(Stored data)

BEGIN

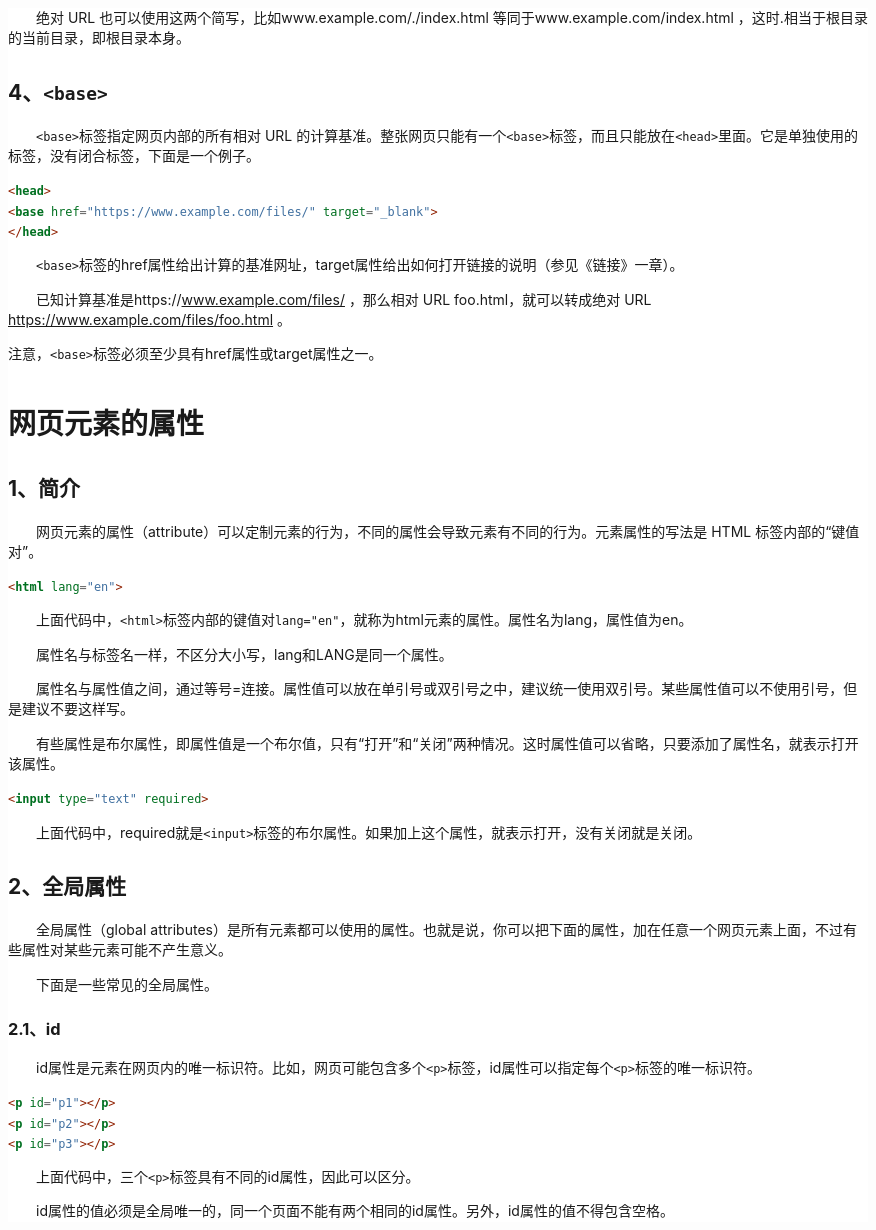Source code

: &emsp;&emsp;绝对 URL 也可以使用这两个简写，比如www.example.com/./index.html 等同于www.example.com/index.html ，这时.相当于根目录的当前目录，即根目录本身。

## 4、`<base>`
&emsp;&emsp;`<base>`标签指定网页内部的所有相对 URL 的计算基准。整张网页只能有一个`<base>`标签，而且只能放在`<head>`里面。它是单独使用的标签，没有闭合标签，下面是一个例子。
```html
<head>
<base href="https://www.example.com/files/" target="_blank">
</head>
```
&emsp;&emsp;`<base>`标签的href属性给出计算的基准网址，target属性给出如何打开链接的说明（参见《链接》一章）。

&emsp;&emsp;已知计算基准是https://www.example.com/files/ ，那么相对 URL foo.html，就可以转成绝对 URL https://www.example.com/files/foo.html 。

注意，`<base>`标签必须至少具有href属性或target属性之一。

# 网页元素的属性
## 1、简介
&emsp;&emsp;网页元素的属性（attribute）可以定制元素的行为，不同的属性会导致元素有不同的行为。元素属性的写法是 HTML 标签内部的“键值对”。
```html
<html lang="en">
```
&emsp;&emsp;上面代码中，`<html>`标签内部的键值对`lang="en"`，就称为html元素的属性。属性名为lang，属性值为en。

&emsp;&emsp;属性名与标签名一样，不区分大小写，lang和LANG是同一个属性。

&emsp;&emsp;属性名与属性值之间，通过等号=连接。属性值可以放在单引号或双引号之中，建议统一使用双引号。某些属性值可以不使用引号，但是建议不要这样写。

&emsp;&emsp;有些属性是布尔属性，即属性值是一个布尔值，只有“打开”和“关闭”两种情况。这时属性值可以省略，只要添加了属性名，就表示打开该属性。
```html
<input type="text" required>
```
&emsp;&emsp;上面代码中，required就是`<input>`标签的布尔属性。如果加上这个属性，就表示打开，没有关闭就是关闭。

## 2、全局属性
&emsp;&emsp;全局属性（global attributes）是所有元素都可以使用的属性。也就是说，你可以把下面的属性，加在任意一个网页元素上面，不过有些属性对某些元素可能不产生意义。

&emsp;&emsp;下面是一些常见的全局属性。

### 2.1、id
&emsp;&emsp;id属性是元素在网页内的唯一标识符。比如，网页可能包含多个`<p>`标签，id属性可以指定每个`<p>`标签的唯一标识符。
```html
<p id="p1"></p>
<p id="p2"></p>
<p id="p3"></p>
```
&emsp;&emsp;上面代码中，三个`<p>`标签具有不同的id属性，因此可以区分。

&emsp;&emsp;id属性的值必须是全局唯一的，同一个页面不能有两个相同的id属性。另外，id属性的值不得包含空格。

END

### What to do
Please return every line in the data that includes the string "base".

### Answer to this task
## 4、`<base>`
&emsp;&emsp;`<base>`标签指定网页内部的所有相对 URL 的计算基准。整张网页只能有一个`<base>`标签，而且只能放在`<head>`里面。它是单独使用的标签，没有闭合标签，下面是一个例子。
<base href="https://www.example.com/files/" target="_blank">
&emsp;&emsp;`<base>`标签的href属性给出计算的基准网址，target属性给出如何打开链接的说明（参见《链接》一章）。
注意，`<base>`标签必须至少具有href属性或target属性之一。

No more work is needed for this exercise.